> [EXTRACT]:
Posted by rbanffy 1 day ago
There's also a request and a PR to add such option but it was closed due to "not adhering to community standards"
Reading through his X comments and GitHub comments he is behaving immaturely. I don't trust what he's saying here. Ripping out Claude API support was just throwing a tantrum. Weird given his age - he's old enough to be more mature.
Even as a CC user I’m glad someone is forcing the discussion.
My prediction: within two years ‘model neutrality’ will be a topic of debate. Creating lock-in through discount pricing is anti-competitive. The model provider is the ISP; the tool, the website.
That is not the point. That is a mere technicality.
You signed a contract. If you don't ignore the terms of the contract to use the product in a way that is explicitly prohibited, you're abusing the product. It is as simple as that.
They offer a separate product (API) if you don't like the terms of the contract.
Also, if you really want to get technical: the limits are under the assumption that caching works as intended, which requires control of the client. 3P clients suck at caching and increase costs. But that is not the overarching point.
> Creating lock-in through discount pricing is anti-competitive.
Literally everyone does this. OpenAI is doing this with Codex, far more than Anthropic is. It's not great but players much bigger than Anthropic are using discount pricing to create an anti-competitive advantage.

> [EXERCISE]: Reproduce the stretch of the comment thread from "Posted by rbanffy" through "simple as that." word for word.

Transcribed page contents
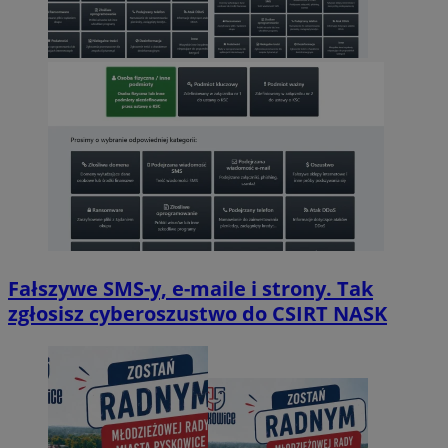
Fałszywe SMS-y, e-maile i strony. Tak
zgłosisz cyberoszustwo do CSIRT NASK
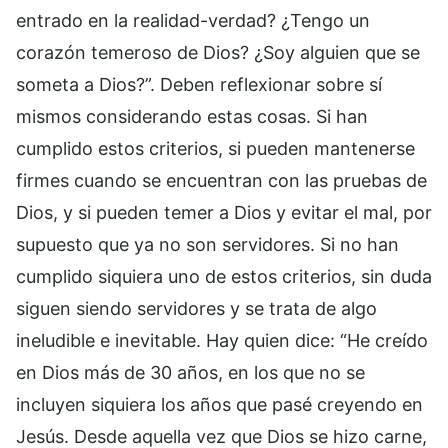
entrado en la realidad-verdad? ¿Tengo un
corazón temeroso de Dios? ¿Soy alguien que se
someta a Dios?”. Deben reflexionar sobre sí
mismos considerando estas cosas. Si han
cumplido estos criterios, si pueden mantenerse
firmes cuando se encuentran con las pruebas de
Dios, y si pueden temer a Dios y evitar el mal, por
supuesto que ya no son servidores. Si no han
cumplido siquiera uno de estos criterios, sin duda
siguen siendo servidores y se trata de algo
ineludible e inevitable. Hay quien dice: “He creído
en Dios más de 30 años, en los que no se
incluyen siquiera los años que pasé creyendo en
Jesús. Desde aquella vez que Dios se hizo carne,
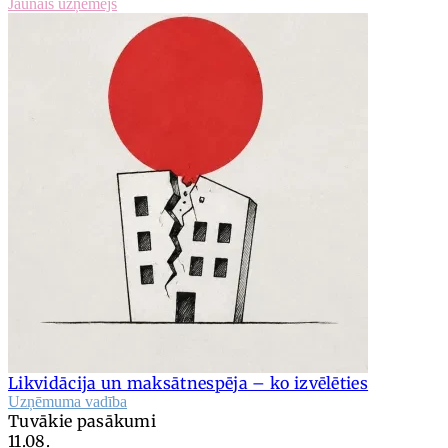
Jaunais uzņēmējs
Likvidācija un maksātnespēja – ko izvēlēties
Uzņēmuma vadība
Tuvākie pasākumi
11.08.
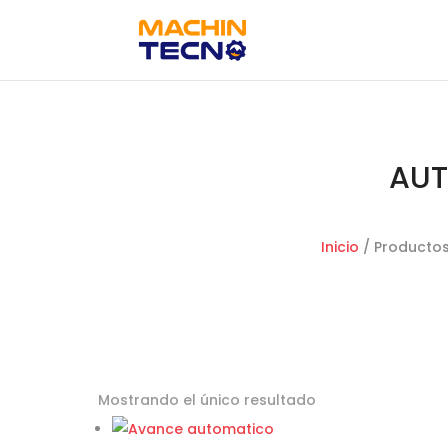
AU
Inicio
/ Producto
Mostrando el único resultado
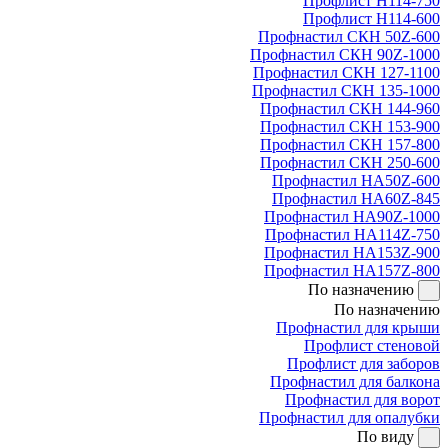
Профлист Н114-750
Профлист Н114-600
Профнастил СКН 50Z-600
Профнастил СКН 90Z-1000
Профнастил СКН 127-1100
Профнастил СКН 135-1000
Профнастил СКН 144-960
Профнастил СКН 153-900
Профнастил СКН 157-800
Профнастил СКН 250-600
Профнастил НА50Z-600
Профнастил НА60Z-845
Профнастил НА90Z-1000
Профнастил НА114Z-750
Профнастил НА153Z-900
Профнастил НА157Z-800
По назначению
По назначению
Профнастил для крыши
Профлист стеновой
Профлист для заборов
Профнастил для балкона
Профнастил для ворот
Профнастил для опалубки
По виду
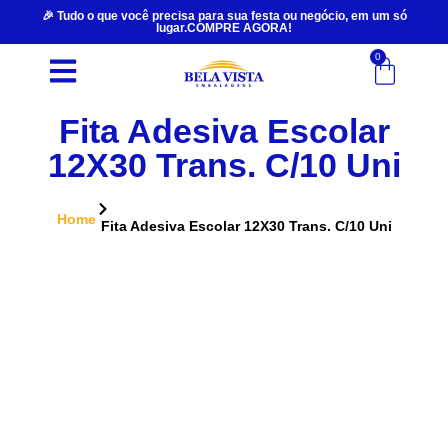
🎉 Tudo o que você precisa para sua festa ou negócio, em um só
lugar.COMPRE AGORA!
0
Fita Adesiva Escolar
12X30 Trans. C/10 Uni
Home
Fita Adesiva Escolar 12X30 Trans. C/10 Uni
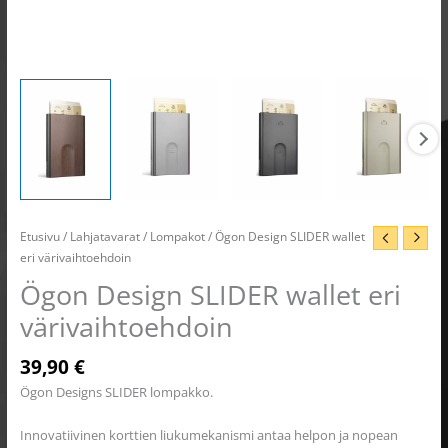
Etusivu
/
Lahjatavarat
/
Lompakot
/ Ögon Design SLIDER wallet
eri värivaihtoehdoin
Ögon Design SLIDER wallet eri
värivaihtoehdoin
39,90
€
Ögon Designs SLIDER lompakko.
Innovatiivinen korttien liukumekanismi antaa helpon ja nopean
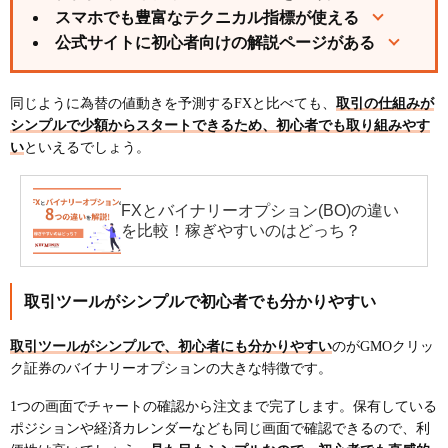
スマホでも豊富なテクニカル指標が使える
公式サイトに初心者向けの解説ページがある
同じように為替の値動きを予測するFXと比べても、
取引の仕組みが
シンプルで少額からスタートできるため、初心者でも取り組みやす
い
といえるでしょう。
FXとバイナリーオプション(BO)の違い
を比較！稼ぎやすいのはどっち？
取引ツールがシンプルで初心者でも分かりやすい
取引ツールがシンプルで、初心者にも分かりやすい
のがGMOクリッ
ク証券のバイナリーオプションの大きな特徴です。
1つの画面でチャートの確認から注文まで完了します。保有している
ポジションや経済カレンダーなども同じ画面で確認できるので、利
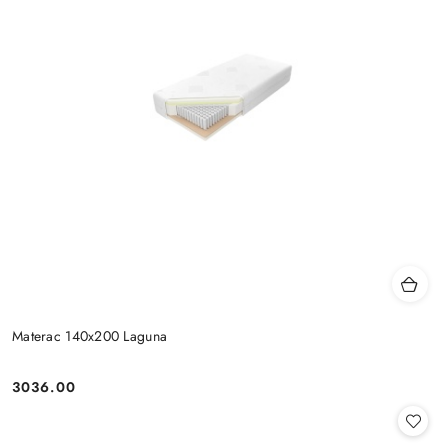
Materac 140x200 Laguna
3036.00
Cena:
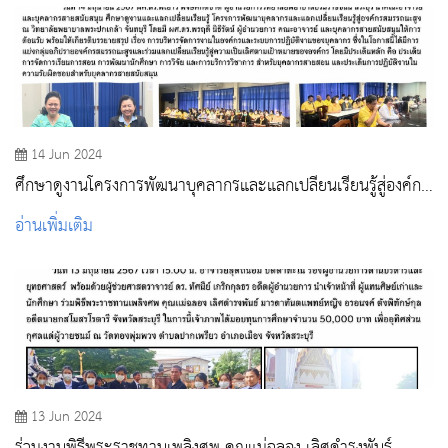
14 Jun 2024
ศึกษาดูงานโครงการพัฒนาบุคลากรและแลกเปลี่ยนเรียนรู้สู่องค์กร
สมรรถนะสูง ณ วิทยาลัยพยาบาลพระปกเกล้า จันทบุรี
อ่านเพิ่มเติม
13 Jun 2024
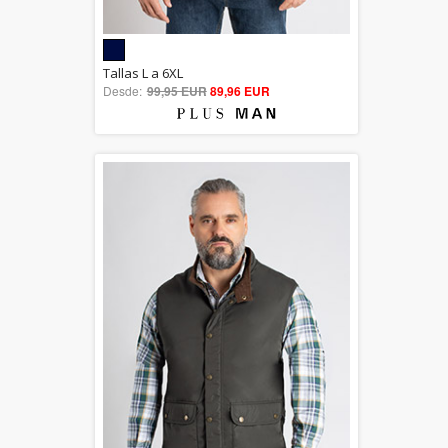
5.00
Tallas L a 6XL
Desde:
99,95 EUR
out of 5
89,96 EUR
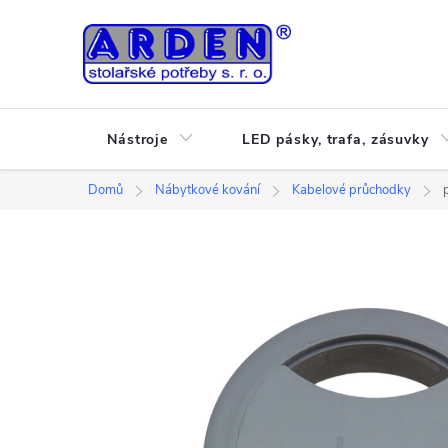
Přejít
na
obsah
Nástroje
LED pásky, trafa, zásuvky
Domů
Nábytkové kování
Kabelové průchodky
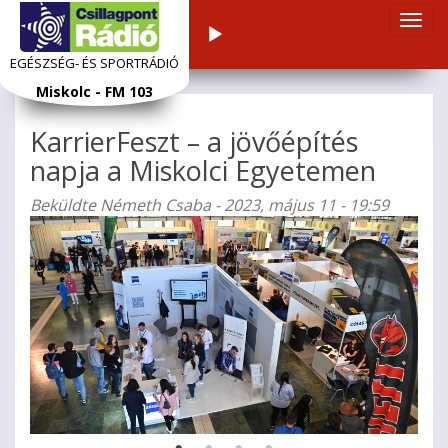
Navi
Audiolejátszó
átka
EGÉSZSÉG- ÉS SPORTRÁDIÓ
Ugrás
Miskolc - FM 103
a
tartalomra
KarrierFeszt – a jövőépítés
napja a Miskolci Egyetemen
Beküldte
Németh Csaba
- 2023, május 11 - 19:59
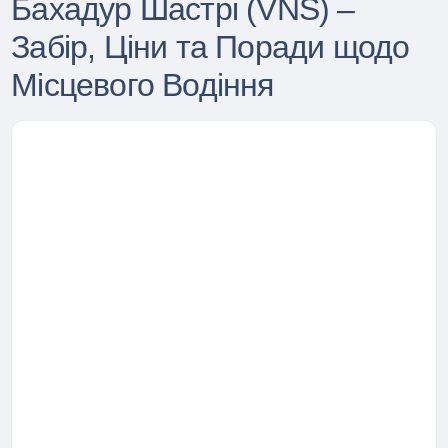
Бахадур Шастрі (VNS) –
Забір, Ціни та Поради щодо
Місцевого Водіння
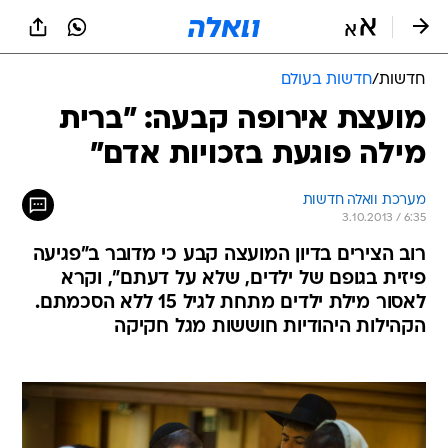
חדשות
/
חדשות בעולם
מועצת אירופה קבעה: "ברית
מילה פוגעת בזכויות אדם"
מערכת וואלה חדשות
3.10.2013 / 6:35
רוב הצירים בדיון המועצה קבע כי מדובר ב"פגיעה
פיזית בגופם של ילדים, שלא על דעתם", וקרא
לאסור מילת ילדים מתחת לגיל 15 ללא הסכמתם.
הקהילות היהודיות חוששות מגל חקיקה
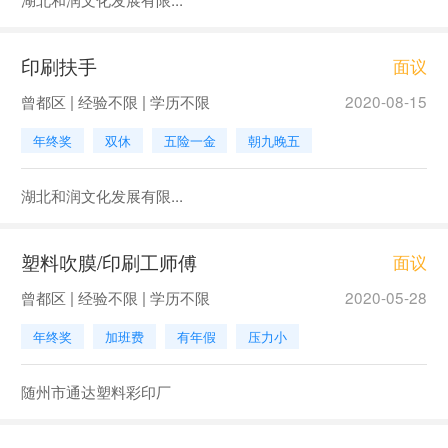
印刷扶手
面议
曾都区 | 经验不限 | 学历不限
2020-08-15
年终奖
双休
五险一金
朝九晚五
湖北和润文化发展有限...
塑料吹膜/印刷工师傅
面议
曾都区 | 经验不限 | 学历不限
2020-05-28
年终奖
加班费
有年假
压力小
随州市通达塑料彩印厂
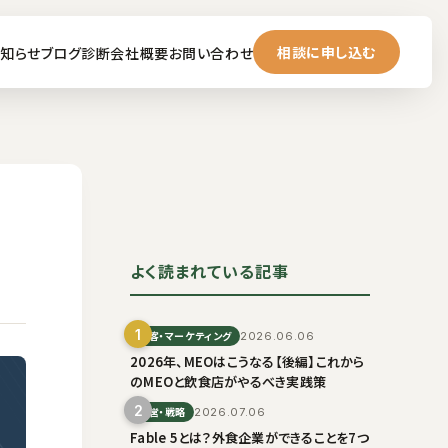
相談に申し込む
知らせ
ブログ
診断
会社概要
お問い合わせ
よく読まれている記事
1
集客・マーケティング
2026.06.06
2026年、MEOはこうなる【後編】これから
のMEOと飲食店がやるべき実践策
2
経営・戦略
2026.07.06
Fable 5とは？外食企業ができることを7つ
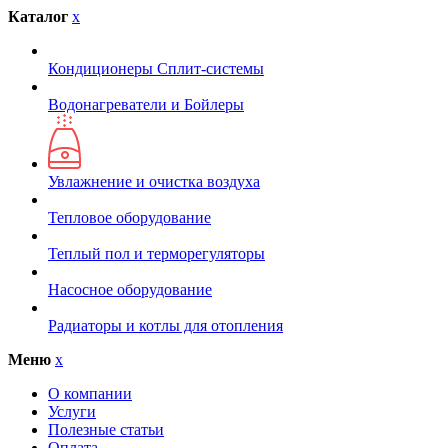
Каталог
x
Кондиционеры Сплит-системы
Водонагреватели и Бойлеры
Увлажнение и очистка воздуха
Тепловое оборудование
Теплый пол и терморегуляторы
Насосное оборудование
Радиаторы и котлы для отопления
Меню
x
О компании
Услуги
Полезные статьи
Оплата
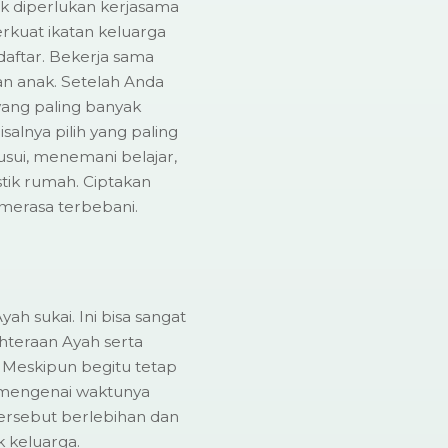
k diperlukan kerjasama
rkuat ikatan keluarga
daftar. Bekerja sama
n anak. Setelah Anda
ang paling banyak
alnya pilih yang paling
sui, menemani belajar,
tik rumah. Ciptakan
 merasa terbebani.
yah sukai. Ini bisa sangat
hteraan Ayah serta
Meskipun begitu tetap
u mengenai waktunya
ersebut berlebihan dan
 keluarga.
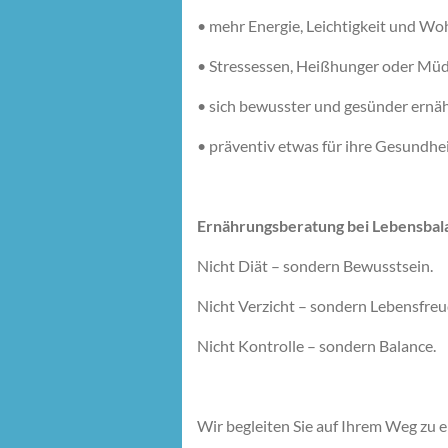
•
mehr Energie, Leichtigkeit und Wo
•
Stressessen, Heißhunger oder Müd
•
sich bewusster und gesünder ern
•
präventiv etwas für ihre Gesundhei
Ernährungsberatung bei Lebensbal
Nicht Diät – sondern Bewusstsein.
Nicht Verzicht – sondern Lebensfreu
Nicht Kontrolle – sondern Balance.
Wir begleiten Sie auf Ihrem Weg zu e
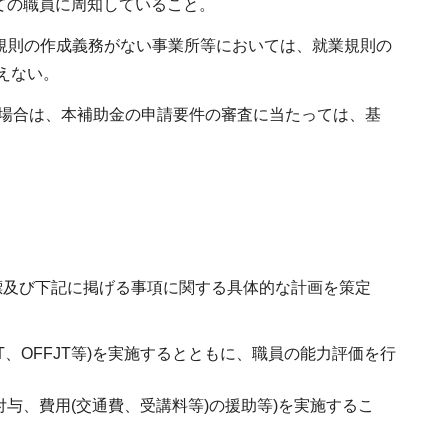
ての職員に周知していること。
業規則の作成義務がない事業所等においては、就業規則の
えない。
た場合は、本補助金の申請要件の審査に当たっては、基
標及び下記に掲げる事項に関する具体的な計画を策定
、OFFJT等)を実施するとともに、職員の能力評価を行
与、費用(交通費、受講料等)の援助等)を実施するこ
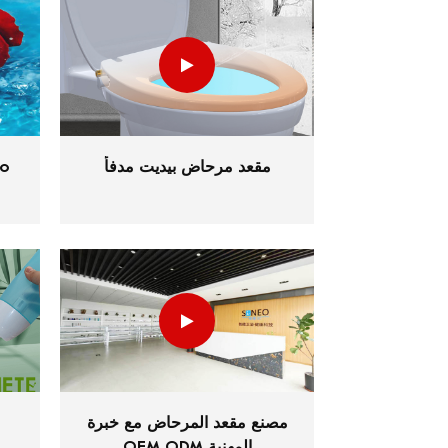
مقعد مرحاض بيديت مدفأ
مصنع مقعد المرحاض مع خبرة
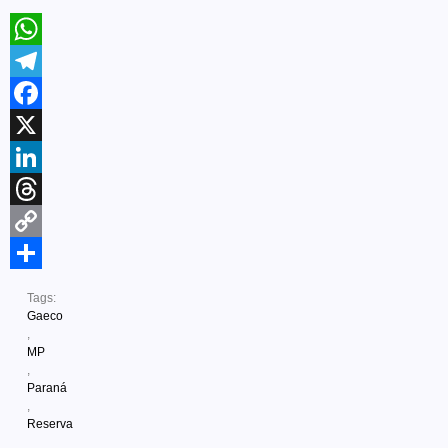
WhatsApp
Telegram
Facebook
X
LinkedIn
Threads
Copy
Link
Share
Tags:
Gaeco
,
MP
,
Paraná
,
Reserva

> [EXERCISE OUTPUT]:
Posted by rbanffy 1 day ago
There's also a request and a PR to add such option but it was closed due to "not adhering to community standards"
Reading through his X comments and GitHub comments he is behaving immaturely. I don't trust what he's saying here. Ripping out Claude API support was just throwing a tantrum. Weird given his age - he's old enough to be more mature.
Even as a CC user I’m glad someone is forcing the discussion.
My prediction: within two years ‘model neutrality’ will be a topic of debate. Creating lock-in through discount pricing is anti-competitive. The model provider is the ISP; the tool, the website.
That is not the point. That is a mere technicality.
You signed a contract. If you don't ignore the terms of the contract to use the product in a way that is explicitly prohibited, you're abusing the product. It is as simple as that.